ACTIVITY
Copy out the text lines of all the records below word for word, leaving out the pictures.

RECORDS SHOWN

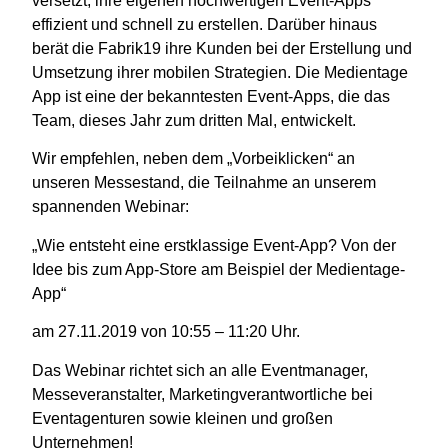
versetzt, ihre eigenen hochwertigen Event-Apps
effizient und schnell zu erstellen. Darüber hinaus
berät die Fabrik19 ihre Kunden bei der Erstellung und
Umsetzung ihrer mobilen Strategien. Die Medientage
App ist eine der bekanntesten Event-Apps, die das
Team, dieses Jahr zum dritten Mal, entwickelt.
Wir empfehlen, neben dem „Vorbeiklicken“ an
unseren Messestand, die Teilnahme an unserem
spannenden Webinar:
„
Wie entsteht eine erstklassige Event-App? Von der
Idee bis zum App-Store am Beispiel der Medientage-
App
“
am 27.11.2019 von 10:55 – 11:20 Uhr.
Das Webinar richtet sich an alle Eventmanager,
Messeveranstalter, Marketingverantwortliche bei
Eventagenturen sowie kleinen und großen
Unternehmen!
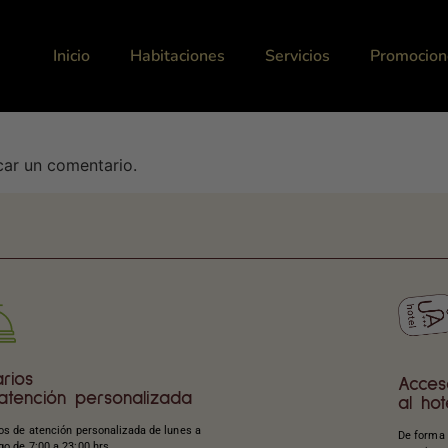
Inicio
Habitaciones
Servicios
Promocion
car un comentario.
rios
Acces
atención personalizada
al hot
os de atención personalizada de lunes a
De forma 
o de 7:00 a 23:00 hrs.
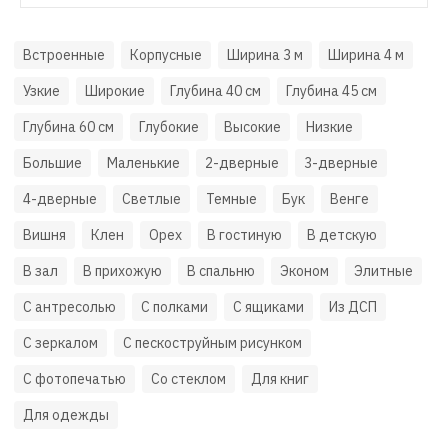
Встроенные
Корпусные
Ширина 3 м
Ширина 4 м
Узкие
Широкие
Глубина 40 см
Глубина 45 см
Глубина 60 см
Глубокие
Высокие
Низкие
Большие
Маленькие
2-дверные
3-дверные
4-дверные
Светлые
Темные
Бук
Венге
Вишня
Клен
Орех
В гостиную
В детскую
В зал
В прихожую
В спальню
Эконом
Элитные
С антресолью
С полками
С ящиками
Из ДСП
С зеркалом
С пескоструйным рисунком
С фотопечатью
Со стеклом
Для книг
Для одежды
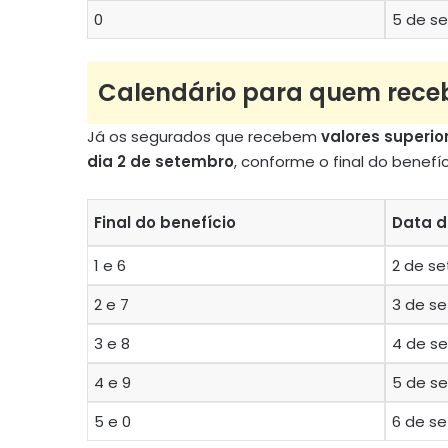
0
5 de se
Calendário para quem rece
Já os segurados que recebem
valores superio
dia 2 de setembro
, conforme o final do benefíc
Final do benefício
Data 
1 e 6
2 de s
2 e 7
3 de se
3 e 8
4 de se
4 e 9
5 de se
5 e 0
6 de se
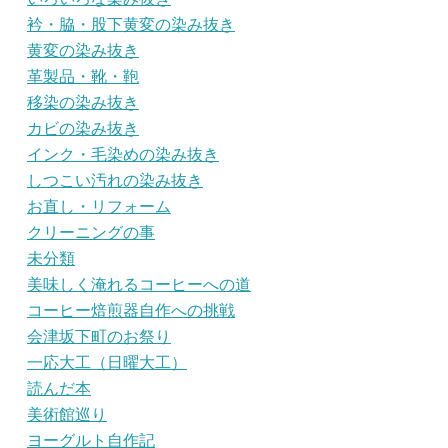
衿・脇・股下黄変の染み抜き
黄変の染み抜き
革製品・靴・鞄
移染の染み抜き
カビの染み抜き
インク・毛染めの染み抜き
しつこい汚れの染み抜き
お直し・リフォーム
クリーニングの事
未分類
美味しく淹れるコーヒーへの道
コーヒー焙煎器自作への挑戦
会津坂下町のお祭り
一応大工（日曜大工）
読んだ本
美術館巡り
ヨーグルト自作記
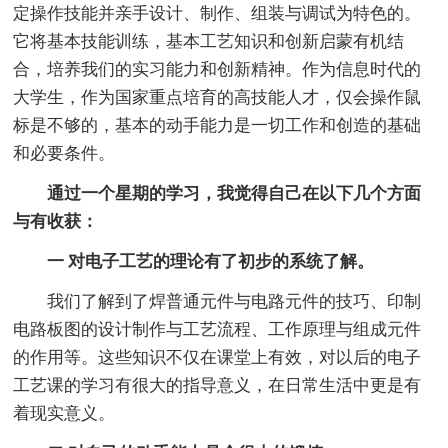
定操作技能并亲手设计、制作、组装与调试为特色的。
它将基本技能训练，基本工艺知识和创新启蒙有机结
合，培养我们的实习能力和创新精神。作为信息时代的
大学生，作为国家重点培育的高技能人才，仅会操作鼠
标是不够的，基本的动手能力是一切工作和创造的基础
和必要条件。
通过一个星期的学习，我觉得自己在以下几个方面
与有收获：
一 对电子工艺的理论有了初步的系统了解。
我们了解到了焊普通元件与电路元件的技巧、印制
电路板图的设计制作与工艺流程、工作原理与组成元件
的作用等。这些知识不仅在课堂上有效，对以后的电子
工艺课的学习有很大的指导意义，在日常生活中更是有
着现实意义。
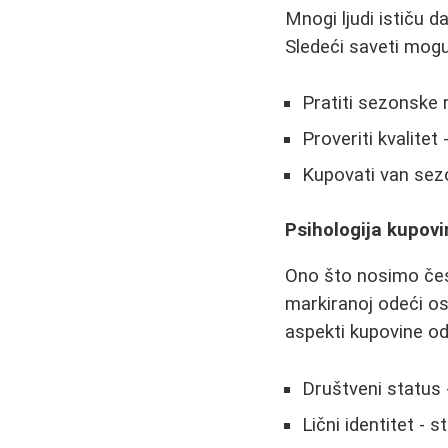
Mnogi ljudi ističu d
Sledeći saveti mog
Pratiti sezonske 
Proveriti kvalitet 
Kupovati van sezon
Psihologija kupovi
Ono što nosimo čes
markiranoj odeći ose
aspekti kupovine od
Društveni status 
Lični identitet - 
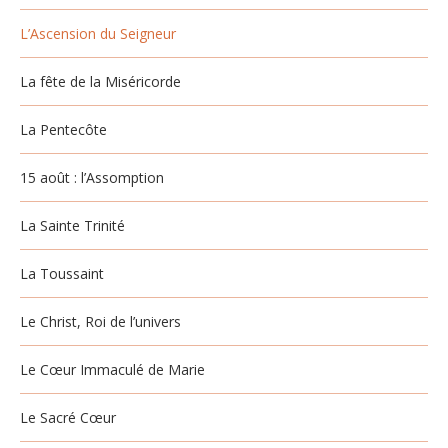
L’Ascension du Seigneur
La fête de la Miséricorde
La Pentecôte
15 août : l’Assomption
La Sainte Trinité
La Toussaint
Le Christ, Roi de l’univers
Le Cœur Immaculé de Marie
Le Sacré Cœur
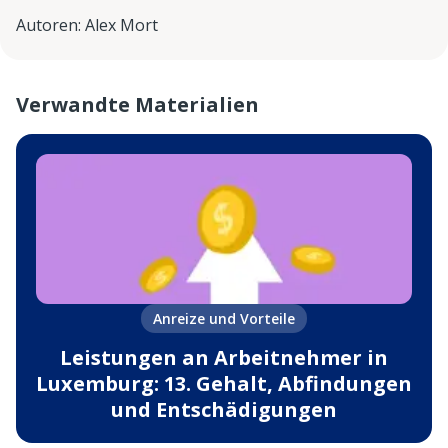
Autoren
:
Alex Mort
Verwandte Materialien
Anreize und Vorteile
Leistungen an Arbeitnehmer in
Luxemburg: 13. Gehalt, Abfindungen
und Entschädigungen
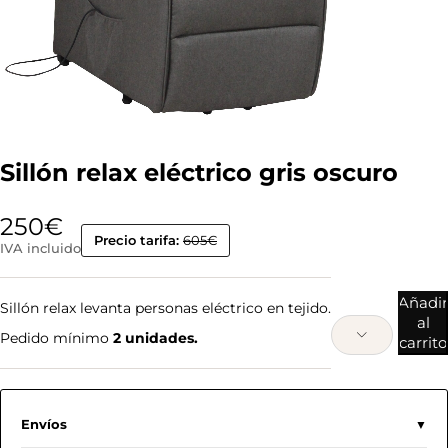
Sillón relax eléctrico gris oscuro
250
€
Precio tarifa:
605€
IVA incluido
Añadir
Sillón relax levanta personas eléctrico en tejido.
al
Pedido mínimo
2 unidades.
carrito
Envíos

EXERCISE RESULT
versetzt, ihre eigenen hochwertigen Event-Apps
effizient und schnell zu erstellen. Darüber hinaus
berät die Fabrik19 ihre Kunden bei der Erstellung und
Umsetzung ihrer mobilen Strategien. Die Medientage
App ist eine der bekanntesten Event-Apps, die das
Team, dieses Jahr zum dritten Mal, entwickelt.
Wir empfehlen, neben dem „Vorbeiklicken“ an
unseren Messestand, die Teilnahme an unserem
spannenden Webinar:
„
Wie entsteht eine erstklassige Event-App? Von der
Idee bis zum App-Store am Beispiel der Medientage-
App
“
am 27.11.2019 von 10:55 – 11:20 Uhr.
Das Webinar richtet sich an alle Eventmanager,
Messeveranstalter, Marketingverantwortliche bei
Eventagenturen sowie kleinen und großen
Unternehmen!
Inicio
Habitaciones
Servicios
Promocion
car un comentario.
rios
Acces
atención personalizada
al hot
os de atención personalizada de lunes a
De forma 
o de 7:00 a 23:00 hrs.
Встроенные
Корпусные
Ширина 3 м
Ширина 4 м
Узкие
Широкие
Глубина 40 см
Глубина 45 см
Глубина 60 см
Глубокие
Высокие
Низкие
Большие
Маленькие
2-дверные
3-дверные
4-дверные
Светлые
Темные
Бук
Венге
Вишня
Клен
Орех
В гостиную
В детскую
В зал
В прихожую
В спальню
Эконом
Элитные
С антресолью
С полками
С ящиками
Из ДСП
С зеркалом
С пескоструйным рисунком
С фотопечатью
Со стеклом
Для книг
Для одежды
0
5 de se
Calendário para quem rece
Já os segurados que recebem
valores superio
dia 2 de setembro
, conforme o final do benefíc
Final do benefício
Data 
1 e 6
2 de s
2 e 7
3 de se
3 e 8
4 de se
4 e 9
5 de se
5 e 0
6 de se
衿・脇・股下黄変の染み抜き
黄変の染み抜き
革製品・靴・鞄
移染の染み抜き
カビの染み抜き
インク・毛染めの染み抜き
しつこい汚れの染み抜き
お直し・リフォーム
クリーニングの事
未分類
美味しく淹れるコーヒーへの道
コーヒー焙煎器自作への挑戦
会津坂下町のお祭り
一応大工（日曜大工）
読んだ本
美術館巡り
ヨーグルト自作記
定操作技能并亲手设计、制作、组装与调试为特色的。
它将基本技能训练，基本工艺知识和创新启蒙有机结
合，培养我们的实习能力和创新精神。作为信息时代的
大学生，作为国家重点培育的高技能人才，仅会操作鼠
标是不够的，基本的动手能力是一切工作和创造的基础
和必要条件。
通过一个星期的学习，我觉得自己在以下几个方面
与有收获：
一 对电子工艺的理论有了初步的系统了解。
我们了解到了焊普通元件与电路元件的技巧、印制
电路板图的设计制作与工艺流程、工作原理与组成元件
的作用等。这些知识不仅在课堂上有效，对以后的电子
工艺课的学习有很大的指导意义，在日常生活中更是有
着现实意义。
Mnogi ljudi ističu d
Sledeći saveti mog
Pratiti sezonske 
Proveriti kvalitet 
Kupovati van sezon
Psihologija kupovi
Ono što nosimo čes
markiranoj odeći ose
aspekti kupovine od
Društveni status 
Lični identitet - 
L’Ascension du Seigneur
La fête de la Miséricorde
La Pentecôte
15 août : l’Assomption
La Sainte Trinité
La Toussaint
Le Christ, Roi de l’univers
Le Cœur Immaculé de Marie
Le Sacré Cœur
Autoren
:
Alex Mort
Verwandte Materialien
Anreize und Vorteile
Leistungen an Arbeitnehmer in
Luxemburg: 13. Gehalt, Abfindungen
und Entschädigungen
Sillón relax eléctrico gris oscuro
250
€
Precio tarifa:
605€
IVA incluido
Añadir
Sillón relax levanta personas eléctrico en tejido.
al
Pedido mínimo
2 unidades.
carrito
Envíos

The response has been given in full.